Excerpt
The Priceline Group Inc.

 

 

Trade Date:

March 7, 2017.

 

 

Settlement Date:

March 10, 2017.

 

 

Maturity date:

March 10, 2022.

 

 

Notes:

0.800% Senior Notes due 2022 (the “Notes”).

 

 

Aggregate Principal Amount Offered:

€1,000,000,000 aggregate principal amount of Notes.

 

 

Reference EUR Midswap:

5-year Mid-Swaps.

 

 

Reference EUR Midswap Rate:

0.172%.

 

 

Spread to EUR Midswap:

67 basis points.

 

 

Reoffer yield:

0.842%.

 

 

Price to Public (Issue Price):

99.795% of principal amount.

 

 

Government Security:

DBR 2.000% due January 4, 2022.

 

 

Government Security Price and Yield:

112.46% / -0.542%.

 

 

Spread to Government Security:

138.4 basis points.

 

 

Gross Proceeds:

€997,950,000.

 

 

Underwriting Commission:

30 basis points.

 

 

Net Proceeds to Issuer (before expenses):

€994,950,000.

 

 

Annual Interest Rate:

0.800% per annum.

 

 

Interest Payment:

Annually on March 10, commencing on March 10,

 



 

 

2018.

 

 

Format:

SEC Registered.

 

 

Clearing:

There will be a global note deposited with a common depositary for Euroclear or Clearstream.

 

 

Listing:

The Priceline Group Inc. intends to apply to list the Notes on the New York Stock Exchange.

(Per-instance keypoint data)
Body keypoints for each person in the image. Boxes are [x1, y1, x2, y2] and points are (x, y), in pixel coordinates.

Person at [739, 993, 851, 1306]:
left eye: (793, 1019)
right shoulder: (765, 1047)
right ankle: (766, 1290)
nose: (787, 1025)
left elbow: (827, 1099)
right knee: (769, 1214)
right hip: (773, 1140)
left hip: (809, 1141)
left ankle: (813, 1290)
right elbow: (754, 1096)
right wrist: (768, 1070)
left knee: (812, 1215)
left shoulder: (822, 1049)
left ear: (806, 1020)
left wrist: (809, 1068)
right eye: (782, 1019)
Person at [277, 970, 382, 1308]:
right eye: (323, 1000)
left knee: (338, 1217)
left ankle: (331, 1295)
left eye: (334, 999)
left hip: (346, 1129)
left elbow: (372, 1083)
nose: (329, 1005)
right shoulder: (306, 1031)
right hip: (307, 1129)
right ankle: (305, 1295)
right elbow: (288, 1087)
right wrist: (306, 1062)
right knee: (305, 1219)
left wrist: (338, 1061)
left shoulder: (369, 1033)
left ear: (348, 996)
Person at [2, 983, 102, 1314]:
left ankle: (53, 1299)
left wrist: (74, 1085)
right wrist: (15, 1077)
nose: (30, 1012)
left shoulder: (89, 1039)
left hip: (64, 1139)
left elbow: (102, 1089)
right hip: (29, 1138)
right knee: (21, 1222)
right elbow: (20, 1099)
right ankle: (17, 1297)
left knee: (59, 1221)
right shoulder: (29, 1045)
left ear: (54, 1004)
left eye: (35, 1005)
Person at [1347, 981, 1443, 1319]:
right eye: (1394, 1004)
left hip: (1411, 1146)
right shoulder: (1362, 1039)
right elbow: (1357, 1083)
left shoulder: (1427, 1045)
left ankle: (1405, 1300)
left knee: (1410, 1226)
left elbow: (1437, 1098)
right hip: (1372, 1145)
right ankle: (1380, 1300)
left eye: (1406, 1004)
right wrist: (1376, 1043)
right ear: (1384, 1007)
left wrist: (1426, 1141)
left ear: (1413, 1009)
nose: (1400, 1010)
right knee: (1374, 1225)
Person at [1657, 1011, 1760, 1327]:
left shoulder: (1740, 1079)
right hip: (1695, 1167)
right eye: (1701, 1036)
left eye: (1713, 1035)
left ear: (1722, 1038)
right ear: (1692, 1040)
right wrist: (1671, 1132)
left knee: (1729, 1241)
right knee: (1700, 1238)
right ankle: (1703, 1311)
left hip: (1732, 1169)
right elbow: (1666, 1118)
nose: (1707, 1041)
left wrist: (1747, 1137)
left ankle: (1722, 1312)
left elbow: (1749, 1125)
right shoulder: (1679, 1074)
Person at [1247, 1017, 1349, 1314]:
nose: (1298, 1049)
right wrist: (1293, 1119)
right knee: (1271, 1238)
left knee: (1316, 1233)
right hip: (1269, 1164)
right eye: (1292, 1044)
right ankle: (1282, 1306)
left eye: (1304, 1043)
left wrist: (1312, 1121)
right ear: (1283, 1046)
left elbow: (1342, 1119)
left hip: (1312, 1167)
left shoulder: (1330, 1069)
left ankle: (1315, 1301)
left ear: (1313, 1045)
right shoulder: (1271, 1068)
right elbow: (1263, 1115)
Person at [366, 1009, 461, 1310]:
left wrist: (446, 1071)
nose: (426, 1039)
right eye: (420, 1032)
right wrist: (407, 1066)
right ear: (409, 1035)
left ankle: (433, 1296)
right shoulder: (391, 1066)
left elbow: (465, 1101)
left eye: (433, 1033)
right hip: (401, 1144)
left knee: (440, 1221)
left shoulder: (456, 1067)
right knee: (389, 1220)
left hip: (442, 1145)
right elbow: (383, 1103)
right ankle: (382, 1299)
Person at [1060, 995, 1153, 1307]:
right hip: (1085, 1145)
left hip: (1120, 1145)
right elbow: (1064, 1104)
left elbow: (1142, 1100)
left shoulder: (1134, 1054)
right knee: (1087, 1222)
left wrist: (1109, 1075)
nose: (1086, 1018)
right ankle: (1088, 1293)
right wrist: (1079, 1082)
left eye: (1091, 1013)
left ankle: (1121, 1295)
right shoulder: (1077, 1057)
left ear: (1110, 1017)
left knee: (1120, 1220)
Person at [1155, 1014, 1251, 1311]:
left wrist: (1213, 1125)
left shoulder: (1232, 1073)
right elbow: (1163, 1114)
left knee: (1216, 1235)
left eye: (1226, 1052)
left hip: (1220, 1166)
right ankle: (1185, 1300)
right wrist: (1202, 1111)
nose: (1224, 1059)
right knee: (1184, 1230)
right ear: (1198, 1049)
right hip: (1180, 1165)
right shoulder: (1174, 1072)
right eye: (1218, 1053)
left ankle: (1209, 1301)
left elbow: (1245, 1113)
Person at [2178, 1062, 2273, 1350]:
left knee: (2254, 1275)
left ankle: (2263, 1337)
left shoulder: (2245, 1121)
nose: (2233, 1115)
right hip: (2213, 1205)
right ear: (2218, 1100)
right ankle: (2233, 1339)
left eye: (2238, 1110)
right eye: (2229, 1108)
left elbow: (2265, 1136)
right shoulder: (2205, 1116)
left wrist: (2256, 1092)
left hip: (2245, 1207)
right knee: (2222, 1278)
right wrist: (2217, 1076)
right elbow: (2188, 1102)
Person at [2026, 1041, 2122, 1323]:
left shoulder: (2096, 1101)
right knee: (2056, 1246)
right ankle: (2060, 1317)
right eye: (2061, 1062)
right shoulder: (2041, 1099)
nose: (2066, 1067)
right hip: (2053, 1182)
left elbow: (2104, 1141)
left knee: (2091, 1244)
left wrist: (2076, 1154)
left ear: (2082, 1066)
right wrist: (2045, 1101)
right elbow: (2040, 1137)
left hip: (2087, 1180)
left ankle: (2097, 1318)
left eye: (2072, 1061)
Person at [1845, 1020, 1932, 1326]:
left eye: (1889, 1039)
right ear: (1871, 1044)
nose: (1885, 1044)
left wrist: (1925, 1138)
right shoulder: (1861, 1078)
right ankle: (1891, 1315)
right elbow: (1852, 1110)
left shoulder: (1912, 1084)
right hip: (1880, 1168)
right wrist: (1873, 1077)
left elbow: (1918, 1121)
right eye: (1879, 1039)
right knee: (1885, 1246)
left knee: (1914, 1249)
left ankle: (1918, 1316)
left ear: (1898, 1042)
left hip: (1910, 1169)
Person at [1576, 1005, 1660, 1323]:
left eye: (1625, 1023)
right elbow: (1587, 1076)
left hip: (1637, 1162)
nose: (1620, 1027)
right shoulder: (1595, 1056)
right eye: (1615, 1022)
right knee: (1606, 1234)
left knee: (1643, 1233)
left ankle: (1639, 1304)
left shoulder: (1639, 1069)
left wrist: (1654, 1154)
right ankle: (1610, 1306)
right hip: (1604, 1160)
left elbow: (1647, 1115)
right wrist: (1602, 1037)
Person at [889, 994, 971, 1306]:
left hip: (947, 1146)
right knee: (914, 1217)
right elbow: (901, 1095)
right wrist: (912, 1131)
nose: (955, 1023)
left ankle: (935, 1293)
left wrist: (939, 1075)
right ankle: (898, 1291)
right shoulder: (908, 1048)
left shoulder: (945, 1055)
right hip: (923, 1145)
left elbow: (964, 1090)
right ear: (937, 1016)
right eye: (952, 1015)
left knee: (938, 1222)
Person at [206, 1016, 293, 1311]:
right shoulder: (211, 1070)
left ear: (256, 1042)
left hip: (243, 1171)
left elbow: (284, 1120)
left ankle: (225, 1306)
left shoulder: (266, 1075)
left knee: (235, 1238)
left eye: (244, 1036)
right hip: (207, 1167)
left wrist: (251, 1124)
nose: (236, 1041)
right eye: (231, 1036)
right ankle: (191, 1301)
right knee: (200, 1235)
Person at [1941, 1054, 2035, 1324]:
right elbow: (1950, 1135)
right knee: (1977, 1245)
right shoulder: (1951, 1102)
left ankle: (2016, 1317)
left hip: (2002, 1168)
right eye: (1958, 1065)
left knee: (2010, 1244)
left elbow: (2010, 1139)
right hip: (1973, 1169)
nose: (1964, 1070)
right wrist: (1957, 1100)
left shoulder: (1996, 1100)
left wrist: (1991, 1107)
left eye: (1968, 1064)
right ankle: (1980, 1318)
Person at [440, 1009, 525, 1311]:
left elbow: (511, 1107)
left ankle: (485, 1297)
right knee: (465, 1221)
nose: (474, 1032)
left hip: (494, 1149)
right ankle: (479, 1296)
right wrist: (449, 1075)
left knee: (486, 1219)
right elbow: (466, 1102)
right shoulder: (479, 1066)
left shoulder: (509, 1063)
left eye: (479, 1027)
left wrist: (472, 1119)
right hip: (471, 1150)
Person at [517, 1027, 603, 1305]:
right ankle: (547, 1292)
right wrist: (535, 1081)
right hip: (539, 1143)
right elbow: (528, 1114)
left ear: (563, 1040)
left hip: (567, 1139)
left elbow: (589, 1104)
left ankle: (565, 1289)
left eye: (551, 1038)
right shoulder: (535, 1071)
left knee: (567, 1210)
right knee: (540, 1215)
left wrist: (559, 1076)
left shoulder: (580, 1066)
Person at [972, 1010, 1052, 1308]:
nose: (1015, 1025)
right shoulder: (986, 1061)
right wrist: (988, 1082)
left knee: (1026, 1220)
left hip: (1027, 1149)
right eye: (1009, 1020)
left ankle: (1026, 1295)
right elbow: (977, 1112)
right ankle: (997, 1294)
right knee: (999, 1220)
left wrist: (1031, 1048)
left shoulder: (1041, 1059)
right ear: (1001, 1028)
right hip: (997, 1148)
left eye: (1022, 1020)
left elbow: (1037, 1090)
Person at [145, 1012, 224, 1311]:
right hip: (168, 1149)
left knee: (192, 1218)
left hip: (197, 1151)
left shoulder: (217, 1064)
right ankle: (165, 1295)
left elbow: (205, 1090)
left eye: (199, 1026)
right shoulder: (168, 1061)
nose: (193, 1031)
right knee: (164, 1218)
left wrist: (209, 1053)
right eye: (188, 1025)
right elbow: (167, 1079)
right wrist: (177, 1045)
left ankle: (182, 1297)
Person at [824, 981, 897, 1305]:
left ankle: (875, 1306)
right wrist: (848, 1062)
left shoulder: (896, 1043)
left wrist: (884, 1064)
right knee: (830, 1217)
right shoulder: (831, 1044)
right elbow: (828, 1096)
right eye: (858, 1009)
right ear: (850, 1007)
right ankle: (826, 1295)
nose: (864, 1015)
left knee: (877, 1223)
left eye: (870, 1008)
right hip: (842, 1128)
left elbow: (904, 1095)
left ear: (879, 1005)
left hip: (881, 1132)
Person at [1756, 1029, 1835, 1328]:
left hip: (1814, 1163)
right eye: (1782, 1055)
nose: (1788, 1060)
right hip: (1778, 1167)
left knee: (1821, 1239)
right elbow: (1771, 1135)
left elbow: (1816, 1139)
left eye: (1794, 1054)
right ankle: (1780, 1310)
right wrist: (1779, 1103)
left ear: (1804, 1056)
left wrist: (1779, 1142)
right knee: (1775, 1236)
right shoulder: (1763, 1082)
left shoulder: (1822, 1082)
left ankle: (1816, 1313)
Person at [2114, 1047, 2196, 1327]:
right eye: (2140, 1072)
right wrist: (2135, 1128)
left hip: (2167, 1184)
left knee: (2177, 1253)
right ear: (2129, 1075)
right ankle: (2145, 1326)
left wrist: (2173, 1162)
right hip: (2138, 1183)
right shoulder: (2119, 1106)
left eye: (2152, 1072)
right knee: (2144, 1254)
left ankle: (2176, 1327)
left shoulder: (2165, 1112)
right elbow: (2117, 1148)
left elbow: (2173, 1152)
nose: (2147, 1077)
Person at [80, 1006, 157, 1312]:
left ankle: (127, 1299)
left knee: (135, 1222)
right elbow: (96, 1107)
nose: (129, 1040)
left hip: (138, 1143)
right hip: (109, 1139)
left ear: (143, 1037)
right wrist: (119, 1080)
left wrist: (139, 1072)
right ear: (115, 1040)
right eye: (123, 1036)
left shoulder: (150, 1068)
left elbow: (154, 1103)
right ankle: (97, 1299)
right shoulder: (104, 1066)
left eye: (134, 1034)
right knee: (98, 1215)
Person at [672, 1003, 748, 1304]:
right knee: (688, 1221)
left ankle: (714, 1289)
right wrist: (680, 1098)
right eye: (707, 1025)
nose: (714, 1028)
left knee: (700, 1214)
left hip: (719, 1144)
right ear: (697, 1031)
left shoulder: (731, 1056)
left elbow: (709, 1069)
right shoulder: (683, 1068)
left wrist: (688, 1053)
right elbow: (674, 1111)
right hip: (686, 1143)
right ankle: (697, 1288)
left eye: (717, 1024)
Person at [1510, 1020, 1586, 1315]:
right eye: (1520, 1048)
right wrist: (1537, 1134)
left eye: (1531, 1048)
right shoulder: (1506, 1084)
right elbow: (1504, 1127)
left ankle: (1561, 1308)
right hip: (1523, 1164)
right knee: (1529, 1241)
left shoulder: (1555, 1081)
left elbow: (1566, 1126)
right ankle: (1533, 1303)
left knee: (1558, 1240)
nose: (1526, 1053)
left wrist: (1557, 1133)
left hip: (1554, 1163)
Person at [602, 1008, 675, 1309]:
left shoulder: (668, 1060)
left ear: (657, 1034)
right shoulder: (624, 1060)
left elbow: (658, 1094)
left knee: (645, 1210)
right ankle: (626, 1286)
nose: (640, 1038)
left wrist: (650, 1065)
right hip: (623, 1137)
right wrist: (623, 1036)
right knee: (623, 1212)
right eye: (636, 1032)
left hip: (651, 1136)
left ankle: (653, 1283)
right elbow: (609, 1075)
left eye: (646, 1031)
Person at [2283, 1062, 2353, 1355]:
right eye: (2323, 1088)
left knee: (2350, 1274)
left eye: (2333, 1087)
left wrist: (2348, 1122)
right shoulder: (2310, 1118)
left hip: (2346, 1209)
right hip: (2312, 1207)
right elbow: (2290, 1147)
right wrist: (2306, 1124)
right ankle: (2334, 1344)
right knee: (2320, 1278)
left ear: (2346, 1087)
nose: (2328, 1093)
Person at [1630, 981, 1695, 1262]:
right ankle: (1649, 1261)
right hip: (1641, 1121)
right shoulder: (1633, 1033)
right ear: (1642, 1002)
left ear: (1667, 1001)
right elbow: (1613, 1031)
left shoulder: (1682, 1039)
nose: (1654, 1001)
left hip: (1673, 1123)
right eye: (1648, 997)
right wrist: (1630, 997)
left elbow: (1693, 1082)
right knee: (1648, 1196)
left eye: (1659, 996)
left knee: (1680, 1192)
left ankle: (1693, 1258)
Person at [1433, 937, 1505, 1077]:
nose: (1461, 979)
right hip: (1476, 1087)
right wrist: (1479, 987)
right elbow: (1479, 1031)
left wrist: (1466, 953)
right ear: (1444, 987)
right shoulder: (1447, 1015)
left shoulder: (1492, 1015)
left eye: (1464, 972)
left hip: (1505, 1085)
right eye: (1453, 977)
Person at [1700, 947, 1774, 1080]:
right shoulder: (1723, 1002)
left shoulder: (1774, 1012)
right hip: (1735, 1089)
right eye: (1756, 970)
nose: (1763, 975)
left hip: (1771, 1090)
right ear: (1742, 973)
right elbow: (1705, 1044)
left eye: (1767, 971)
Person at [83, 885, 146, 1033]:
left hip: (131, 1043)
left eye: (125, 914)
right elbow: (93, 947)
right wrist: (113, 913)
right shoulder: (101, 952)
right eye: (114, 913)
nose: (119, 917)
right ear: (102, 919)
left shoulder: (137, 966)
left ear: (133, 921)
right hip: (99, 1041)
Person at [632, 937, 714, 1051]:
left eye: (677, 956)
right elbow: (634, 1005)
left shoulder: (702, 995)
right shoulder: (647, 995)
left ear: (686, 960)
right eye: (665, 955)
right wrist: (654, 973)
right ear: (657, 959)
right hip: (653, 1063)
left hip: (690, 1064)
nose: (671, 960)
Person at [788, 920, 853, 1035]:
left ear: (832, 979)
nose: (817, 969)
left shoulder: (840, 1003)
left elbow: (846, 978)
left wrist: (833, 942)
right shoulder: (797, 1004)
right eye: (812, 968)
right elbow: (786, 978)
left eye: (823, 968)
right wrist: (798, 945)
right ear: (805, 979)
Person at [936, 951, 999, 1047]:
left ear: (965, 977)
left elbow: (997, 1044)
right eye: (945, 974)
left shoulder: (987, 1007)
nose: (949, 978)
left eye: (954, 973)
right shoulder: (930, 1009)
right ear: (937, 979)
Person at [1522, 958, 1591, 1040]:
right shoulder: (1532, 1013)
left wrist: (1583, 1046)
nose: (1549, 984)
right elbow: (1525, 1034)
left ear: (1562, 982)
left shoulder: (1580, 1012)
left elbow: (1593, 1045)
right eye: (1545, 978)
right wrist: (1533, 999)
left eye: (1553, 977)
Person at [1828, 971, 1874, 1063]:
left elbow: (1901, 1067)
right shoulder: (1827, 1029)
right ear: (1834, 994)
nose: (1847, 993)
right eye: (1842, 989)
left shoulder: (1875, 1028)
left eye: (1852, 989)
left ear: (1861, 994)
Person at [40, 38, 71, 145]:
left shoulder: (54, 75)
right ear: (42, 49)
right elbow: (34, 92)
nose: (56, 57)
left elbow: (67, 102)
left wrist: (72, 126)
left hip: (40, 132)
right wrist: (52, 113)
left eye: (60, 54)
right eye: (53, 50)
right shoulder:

Required action 1
Rewrite the term sheet from "There will be" through "York Stock Exchange.", inclusive, changing "New York Stock Exchange" to "London Stock Exchange".
Required action 2
According to the term sheet, what is the spread to the government security?

Reply 1
There will be a global note deposited with a common depositary for Euroclear or Clearstream.

 

 

Listing:

The Priceline Group Inc. intends to apply to list the Notes on the London Stock Exchange.

Reply 2
138.4 basis points.